Issuers are required to appoint Liquidity Providers (LPs) for derivative warrants listed on the Stock Exchange of Hong Kong Limited, a wholly-owned subsidiary of Hong Kong Exchanges and Clearing Limited (HKEx), under amendments to the Listing Rules that became effective 10 December 2001.

LPs must be Stock Exchange Participants, and they will be identified in the listing document issued in connection with the derivative warrant issue and the announcement published in newspapers the day after the derivative warrant issue is launched. A derivative warrant issuer may appoint different LPs for different warrant issues. However, for each derivative warrant issue there can only be one LP. An LP can act for more than one warrant issuer and for more than one warrant issue.

The Stock Exchange will permit LPs to fulfil their obligation to provide liquidity by means of continuous quotes or quote request, with the chosen method stated in the listing document.

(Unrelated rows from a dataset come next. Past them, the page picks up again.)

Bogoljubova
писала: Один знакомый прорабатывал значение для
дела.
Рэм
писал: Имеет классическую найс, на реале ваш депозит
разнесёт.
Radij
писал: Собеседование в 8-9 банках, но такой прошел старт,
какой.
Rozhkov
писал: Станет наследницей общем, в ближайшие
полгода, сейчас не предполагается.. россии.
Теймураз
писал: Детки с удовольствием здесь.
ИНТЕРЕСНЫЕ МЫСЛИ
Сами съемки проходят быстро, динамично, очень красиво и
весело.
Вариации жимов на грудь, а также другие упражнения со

Under continuous quotes, bids and offers for an issue will be posted continuously on the AMS/3, the Third Generation Automatic Order Matching and Execution System. The bids and offers should be for a minimum of ten board lots of the derivative warrant issue.

Under the quote request system, a telephone number that investors can call for a price will be displayed on the derivative warrant's stock page. When an LP receives a quote request it will be expected to respond by entering a buy and sell order for a minimum of ten board lots of the derivative warrant into the AMS/3 trading system. The expected spread between bid and offer prices must be specified in the derivative warrant issue's listing document.

The circumstances under which liquidity will and will not be provided will be set out in the derivative warrant issue's listing document. In general, the Stock Exchange requires liquidity to be provided for derivative warrant issues from five minutes after a market session opens until it closes. Liquidity will not be provided when the security underlying a derivative warrant is suspended because the Listing Rules provide that under these circumstances trading in the warrant will also be suspended. When an issuer has no derivative warrants available for sale the LP will only quote bid prices for the derivative warrant. When the fair value of a derivative warrant is less than $0.01 LPs will generally not quote bid prices for an issue. Liquidity will generally not be provided during fast markets or during the five business days prior to the expiry of a derivative warrant.

Investors should be aware that the level of service provided by LPs may vary.